Given data Start Marker

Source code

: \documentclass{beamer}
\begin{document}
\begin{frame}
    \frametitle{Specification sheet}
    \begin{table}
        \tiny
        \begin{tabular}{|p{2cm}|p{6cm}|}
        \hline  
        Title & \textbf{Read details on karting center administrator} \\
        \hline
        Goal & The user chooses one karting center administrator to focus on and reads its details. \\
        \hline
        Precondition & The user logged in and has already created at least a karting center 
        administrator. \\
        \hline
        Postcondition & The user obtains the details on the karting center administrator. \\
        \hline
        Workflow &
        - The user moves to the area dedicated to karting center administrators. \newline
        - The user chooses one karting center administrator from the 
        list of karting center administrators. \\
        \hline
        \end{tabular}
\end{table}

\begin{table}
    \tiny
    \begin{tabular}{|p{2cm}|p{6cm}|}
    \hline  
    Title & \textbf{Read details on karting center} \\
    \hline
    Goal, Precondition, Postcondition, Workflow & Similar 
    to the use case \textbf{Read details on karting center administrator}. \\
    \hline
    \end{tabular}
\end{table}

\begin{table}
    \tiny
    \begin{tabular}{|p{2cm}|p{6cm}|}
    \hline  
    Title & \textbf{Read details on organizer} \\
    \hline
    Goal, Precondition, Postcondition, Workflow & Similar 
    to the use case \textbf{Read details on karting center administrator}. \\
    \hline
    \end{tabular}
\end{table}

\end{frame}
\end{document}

Given data End Marker

Type out the whole listing once more, exactly as written.

Source code

: \documentclass{beamer}
\begin{document}
\begin{frame}
    \frametitle{Specification sheet}
    \begin{table}
        \tiny
        \begin{tabular}{|p{2cm}|p{6cm}|}
        \hline  
        Title & \textbf{Read details on karting center administrator} \\
        \hline
        Goal & The user chooses one karting center administrator to focus on and reads its details. \\
        \hline
        Precondition & The user logged in and has already created at least a karting center 
        administrator. \\
        \hline
        Postcondition & The user obtains the details on the karting center administrator. \\
        \hline
        Workflow &
        - The user moves to the area dedicated to karting center administrators. \newline
        - The user chooses one karting center administrator from the 
        list of karting center administrators. \\
        \hline
        \end{tabular}
\end{table}

\begin{table}
    \tiny
    \begin{tabular}{|p{2cm}|p{6cm}|}
    \hline  
    Title & \textbf{Read details on karting center} \\
    \hline
    Goal, Precondition, Postcondition, Workflow & Similar 
    to the use case \textbf{Read details on karting center administrator}. \\
    \hline
    \end{tabular}
\end{table}

\begin{table}
    \tiny
    \begin{tabular}{|p{2cm}|p{6cm}|}
    \hline  
    Title & \textbf{Read details on organizer} \\
    \hline
    Goal, Precondition, Postcondition, Workflow & Similar 
    to the use case \textbf{Read details on karting center administrator}. \\
    \hline
    \end{tabular}
\end{table}

\end{frame}
\end{document}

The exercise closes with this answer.